Temellük zimmeti ile kullanma zimmeti arasındaki farkı gösteren karar

Yargıtay 5. Ceza Dairesi, 2018/3549 E. , 2021/5758 K. sayılı kararında temellük zimmeti ile kullanma zimmeti arasında ne gibi farklılılar olduğunu açıkladı.

Disiplin amirinin yardımcısını soruşturmacı görevlendirmesi Disiplin amirinin yardımcısını soruşturmacı görevlendirmesi

5. Ceza Dairesi 2018/3549 E. , 2021/5758 K.


"İçtihat Metni"

MAHKEMESİ :Ağır Ceza Mahkemesi


Mahalli mahkemece verilen hüküm temyiz edilmekle dosya incelendi;


Dilekçelerinin kapsamına göre incelemenin; müdafin sanık hakkında verilen mahkumiyet hükmüne yönelik, katılan vekilinin ise vekalet ücretine hasren vaki temyiz itirazlarıyla sınırlı yapılmasına karar verildikten sonra gereği düşünüldü:


Hükmün açıklanmasının geri bırakılmasını kabul etmeyen sanık hakkında; seçenek yaptırımlara çevirme ve erteleme gibi diğer kişiselleştirme nedenlerinden önce hükmün açıklanmasının geri bırakılmasının gerekip gerekmediğine karar verilmesi gerektiği göz önüne alınmadan "hapis cezasının seçenek yaptırımlara çevrilerek adli para cezasına dönüştürülmüş olması nedeniyle CMK'nin 231. maddesinin uygulanmasına yasal imkan bulunmadığına" şeklindeki yasal olmayan gerekçe ile hükmün açıklanmasının geri bırakılmasına yer olmadığına karar verilmesi ile TCK'nin 53/5. maddesi uygulanırken hükümde belirtilen gün sayısı yerine hapis cezasının esas alınması sonuca etkili bulunmamış, ..................................................... PTT Merkez Müdürlüğünde tahsilat gişesi memuru olan sanığın 26/03/2014 tarihinde kasasında bulunan paradan 2.300,00 TL'yi alarak şahsi banka borcunu ödemesi, bu hususun aynı gün içinde PTT müdürü ve veznedar tarafından tespit edilip tutanak altına alınması sonrasında sanık tarafından 27/03/2014 tarihinde paranın kasaya iade edilmesi eyleminin basit temellük zimmeti niteliğinde olduğu, herhangi bir ihbar, uyarı, denetim ve şikayet olmaksızın paranın geçici süreyle kullanımı ve yatırılması halinde söz konusu olabilecek olan kullanma zimmeti suçunun unsurlarının somut olayda gerçekleşmediği gözetilmeden, TCK'nin 247/3. maddesi uygulanmak suretiyle cezasından indirim yapılarak eksik ceza tayini aleyhe temyiz olmadığından bozma sebebi sayılmamış, yapılan yargılamaya, toplanıp karar yerinde gösterilen delillere, mahkemenin soruşturma sonuçlarına uygun olarak oluşan kanaat ve takdirine, incelenen dosya içeriğine göre sair temyiz itirazları da yerinde görülmemiştir.

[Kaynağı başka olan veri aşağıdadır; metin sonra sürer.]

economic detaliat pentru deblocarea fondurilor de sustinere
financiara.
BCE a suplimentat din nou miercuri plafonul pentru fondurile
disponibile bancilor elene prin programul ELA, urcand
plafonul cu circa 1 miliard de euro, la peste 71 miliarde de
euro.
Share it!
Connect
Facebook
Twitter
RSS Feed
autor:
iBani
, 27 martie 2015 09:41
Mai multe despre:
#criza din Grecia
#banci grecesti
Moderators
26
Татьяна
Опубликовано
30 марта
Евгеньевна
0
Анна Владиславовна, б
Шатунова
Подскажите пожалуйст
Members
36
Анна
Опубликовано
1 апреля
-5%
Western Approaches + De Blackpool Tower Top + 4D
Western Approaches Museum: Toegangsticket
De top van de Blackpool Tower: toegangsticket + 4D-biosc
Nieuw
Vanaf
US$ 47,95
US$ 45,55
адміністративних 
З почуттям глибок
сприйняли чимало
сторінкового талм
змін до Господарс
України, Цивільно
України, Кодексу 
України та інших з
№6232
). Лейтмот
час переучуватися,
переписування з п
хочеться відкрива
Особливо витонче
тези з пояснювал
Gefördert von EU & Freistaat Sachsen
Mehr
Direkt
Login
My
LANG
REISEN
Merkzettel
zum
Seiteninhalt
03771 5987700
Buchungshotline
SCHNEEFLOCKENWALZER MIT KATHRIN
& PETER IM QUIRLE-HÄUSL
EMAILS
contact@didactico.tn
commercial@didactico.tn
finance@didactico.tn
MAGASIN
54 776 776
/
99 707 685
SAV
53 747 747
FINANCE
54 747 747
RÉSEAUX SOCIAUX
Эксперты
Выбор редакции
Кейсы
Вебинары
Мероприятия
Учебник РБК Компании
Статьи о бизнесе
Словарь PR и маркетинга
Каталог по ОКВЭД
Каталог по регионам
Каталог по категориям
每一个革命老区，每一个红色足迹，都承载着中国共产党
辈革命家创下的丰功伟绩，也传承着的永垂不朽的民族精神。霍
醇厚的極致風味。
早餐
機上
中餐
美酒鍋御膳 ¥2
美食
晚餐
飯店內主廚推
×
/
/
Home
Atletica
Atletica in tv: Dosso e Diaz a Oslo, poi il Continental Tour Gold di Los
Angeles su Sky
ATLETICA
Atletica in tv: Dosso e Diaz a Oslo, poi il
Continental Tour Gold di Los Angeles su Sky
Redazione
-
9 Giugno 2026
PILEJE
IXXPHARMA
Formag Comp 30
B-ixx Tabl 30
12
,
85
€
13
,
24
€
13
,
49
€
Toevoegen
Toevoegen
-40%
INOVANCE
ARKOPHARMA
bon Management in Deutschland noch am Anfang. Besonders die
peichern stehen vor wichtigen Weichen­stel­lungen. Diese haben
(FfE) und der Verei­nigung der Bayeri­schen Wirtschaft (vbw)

Ancak; Sanık hakkında mahkumiyet hükmü kurulmasına rağmen kamu davasında kendisini vekille temsil ettiren katılan lehine karar tarihinde yürürlükte bulunan Avukatlık Asgari Ücret Tarifesi gereğince maktu vekalet ücretine hükmolunmaması,


Kanuna aykırı, sanık müdafin ve katılan vekilinin temyiz itirazları bu itibarla yerinde görülmüş olduğundan hükmün 5320 sayılı Yasa'nın 8/1. maddesi de gözetilerek CMUK'un 321. maddesi uyarınca BOZULMASINA, ancak bu hususun yeniden duruşma yapılmaksızın aynı Kanun'un 322. maddesinin verdiği yetkiye dayanılarak düzeltilmesi mümkün bulunduğundan hüküm fıkrasına "Katılan PTT Genel Müdürlüğü kendisini vekil ile temsil ettirdiğinden hüküm tarihinde yürürlükte bulunan Avukatlık Asgari Ücret Tarifesine göre takdir edilen 3.000,00 TL maktu vekalet ücretinin sanıktan alınarak katılana verilmesine," ibaresinin ilave edilmesi suretiyle eleştirilen hususlar dışında usul ve kanuna uygun olan hükmün DÜZELTİLEREK ONANMASINA 24/11/2021 tarihinde oy birliğiyle karar verildi.